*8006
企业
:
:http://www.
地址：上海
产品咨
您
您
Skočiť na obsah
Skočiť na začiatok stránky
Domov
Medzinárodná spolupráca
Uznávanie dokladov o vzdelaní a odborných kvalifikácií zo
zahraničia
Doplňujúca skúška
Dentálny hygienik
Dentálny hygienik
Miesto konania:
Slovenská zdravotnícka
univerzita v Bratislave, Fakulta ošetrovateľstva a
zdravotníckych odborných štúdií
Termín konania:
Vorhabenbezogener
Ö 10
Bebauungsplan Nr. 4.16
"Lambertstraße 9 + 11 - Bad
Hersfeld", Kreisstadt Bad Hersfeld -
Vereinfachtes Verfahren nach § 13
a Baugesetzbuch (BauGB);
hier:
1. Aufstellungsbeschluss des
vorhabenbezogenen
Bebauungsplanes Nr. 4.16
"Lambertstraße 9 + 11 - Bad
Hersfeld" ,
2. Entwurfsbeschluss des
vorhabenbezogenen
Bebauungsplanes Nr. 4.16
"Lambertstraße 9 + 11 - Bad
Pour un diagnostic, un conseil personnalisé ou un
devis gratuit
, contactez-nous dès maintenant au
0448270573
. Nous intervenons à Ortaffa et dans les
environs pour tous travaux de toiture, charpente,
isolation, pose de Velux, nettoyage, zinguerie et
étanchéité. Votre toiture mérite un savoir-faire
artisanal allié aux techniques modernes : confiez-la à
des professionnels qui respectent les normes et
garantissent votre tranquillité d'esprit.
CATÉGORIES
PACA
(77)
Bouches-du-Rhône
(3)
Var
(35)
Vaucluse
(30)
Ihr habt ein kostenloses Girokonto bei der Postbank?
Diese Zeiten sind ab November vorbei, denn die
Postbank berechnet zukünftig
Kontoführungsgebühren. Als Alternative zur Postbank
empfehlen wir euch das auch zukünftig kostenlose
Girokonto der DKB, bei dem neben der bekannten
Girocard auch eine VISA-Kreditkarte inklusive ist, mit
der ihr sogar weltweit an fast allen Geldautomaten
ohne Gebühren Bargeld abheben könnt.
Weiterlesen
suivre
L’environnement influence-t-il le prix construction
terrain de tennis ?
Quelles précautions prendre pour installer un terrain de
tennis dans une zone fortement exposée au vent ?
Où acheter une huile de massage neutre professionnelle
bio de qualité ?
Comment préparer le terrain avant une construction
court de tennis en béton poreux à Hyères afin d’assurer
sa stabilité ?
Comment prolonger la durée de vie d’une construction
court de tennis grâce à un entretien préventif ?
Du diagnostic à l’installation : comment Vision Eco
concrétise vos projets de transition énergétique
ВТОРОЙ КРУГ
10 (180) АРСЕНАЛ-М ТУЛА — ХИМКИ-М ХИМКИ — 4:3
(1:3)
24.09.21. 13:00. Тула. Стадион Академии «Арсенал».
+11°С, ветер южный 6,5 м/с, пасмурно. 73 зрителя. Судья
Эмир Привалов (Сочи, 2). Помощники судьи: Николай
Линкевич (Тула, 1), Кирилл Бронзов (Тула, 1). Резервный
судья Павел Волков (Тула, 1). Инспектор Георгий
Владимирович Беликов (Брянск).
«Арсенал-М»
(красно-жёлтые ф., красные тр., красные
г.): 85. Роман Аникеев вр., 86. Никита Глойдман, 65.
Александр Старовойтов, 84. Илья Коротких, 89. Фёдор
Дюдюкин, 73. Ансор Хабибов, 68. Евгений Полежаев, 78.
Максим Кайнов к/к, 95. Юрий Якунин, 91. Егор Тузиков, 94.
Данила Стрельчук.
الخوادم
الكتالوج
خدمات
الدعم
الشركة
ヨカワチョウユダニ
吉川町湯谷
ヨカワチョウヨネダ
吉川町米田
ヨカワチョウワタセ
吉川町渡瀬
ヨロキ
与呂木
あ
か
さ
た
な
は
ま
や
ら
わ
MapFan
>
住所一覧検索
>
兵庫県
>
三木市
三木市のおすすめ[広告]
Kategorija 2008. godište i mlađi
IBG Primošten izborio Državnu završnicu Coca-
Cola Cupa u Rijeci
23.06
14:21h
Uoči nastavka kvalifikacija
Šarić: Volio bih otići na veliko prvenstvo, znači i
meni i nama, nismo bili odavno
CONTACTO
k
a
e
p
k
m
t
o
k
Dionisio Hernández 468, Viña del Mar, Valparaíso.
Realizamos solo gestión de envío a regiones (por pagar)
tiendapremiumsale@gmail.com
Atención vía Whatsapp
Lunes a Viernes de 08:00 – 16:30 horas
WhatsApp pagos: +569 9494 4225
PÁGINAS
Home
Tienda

----

Reproduce each line of the entries in which the word "auch" is found.

empfehlen wir euch das auch zukünftig kostenlose
Girocard auch eine VISA-Kreditkarte inklusive ist, mit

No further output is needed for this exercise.